Advanced Computational Drug Discovery Unit, Institute of Innovative Research, Tokyo Institute of Technology, J3-23 4259 Nagatsuta-cho, Midori-ku, Yokohama, 226-8501, Japan.
Education Academy of Computational Life Sciences, Tokyo Institute of Technology, J3-141 4259 Nagatsuta-cho, Midori-ku, Yokohama, 226-8501, Japan.
Sci Rep. 2017 Sep 20;7(1):12038. doi: 10.1038/s41598-017-10275-4.
We propose a new iterative screening contest method to identify target protein inhibitors. After conducting a compound screening contest in 2014, we report results acquired from a contest held in 2015 in this study. Our aims were to identify target enzyme inhibitors and to benchmark a variety of computer-aided drug discovery methods under identical experimental conditions. In both contests, we employed the tyrosine-protein kinase Yes as an example target protein. Participating groups virtually screened possible inhibitors from a library containing 2.4 million compounds. Compounds were ranked based on functional scores obtained using their respective methods, and the top 181 compounds from each group were selected. Our results from the 2015 contest show an improved hit rate when compared to results from the 2014 contest. In addition, we have successfully identified a statistically-warranted method for identifying target inhibitors. Quantitative analysis of the most successful method gave additional insights into important characteristics of the method used.

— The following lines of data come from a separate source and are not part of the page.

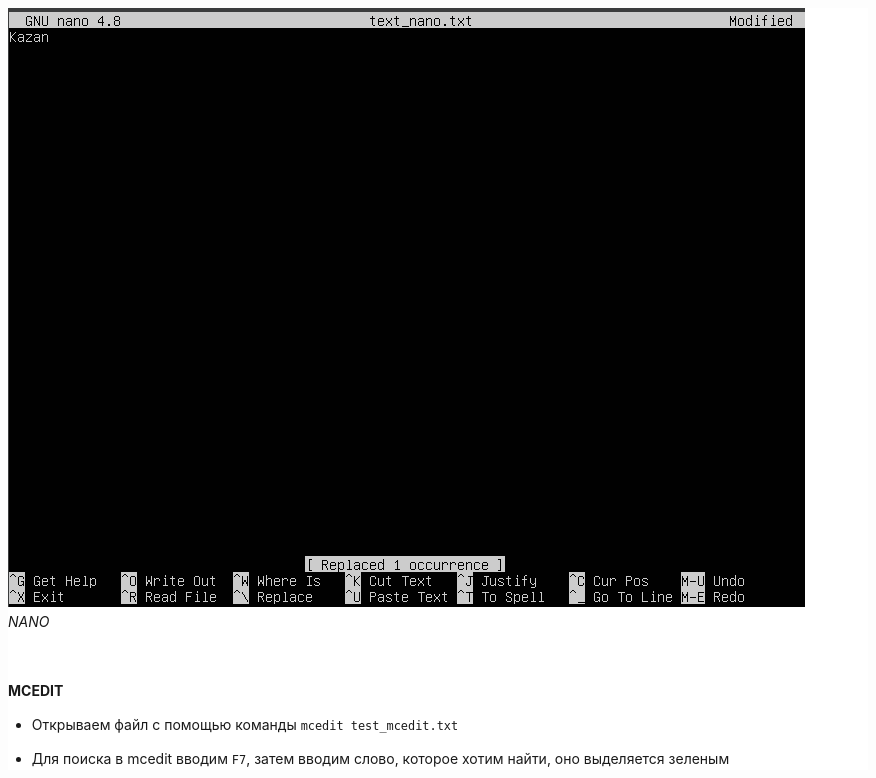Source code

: ![NANO](images/7.10.png)<br>*NANO*<br>

<br>

**MCEDIT**

* Открываем файл с помощью команды `mcedit test_mcedit.txt`

* Для поиска в mcedit вводим `F7`, затем вводим слово, которое хотим найти, оно выделяется зеленым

我们提出了一种新的迭代筛选竞赛方法来鉴定靶蛋白抑制剂。在 2014 年进行了一次化合物筛选竞赛后,我们在此研究中报告了 2015 年举行的竞赛的结果。我们的目的是鉴定靶酶抑制剂,并在相同的实验条件下对各种计算机辅助药物发现方法进行基准测试。在这两次竞赛中,我们均以酪氨酸蛋白激酶 Yes 作为靶蛋白的示例。参赛小组从一个包含 240 万种化合物的库中虚拟筛选可能的抑制剂。根据各自方法获得的功能评分对化合物进行排名,然后从每个小组中选择前 181 种化合物。与 2014 年竞赛的结果相比,我们在 2015 年竞赛中的命中率有所提高。此外,我们已经成功地确定了一种用于鉴定靶抑制剂的有统计学依据的方法。对最成功方法的定量分析为所用方法的重要特征提供了更多的见解。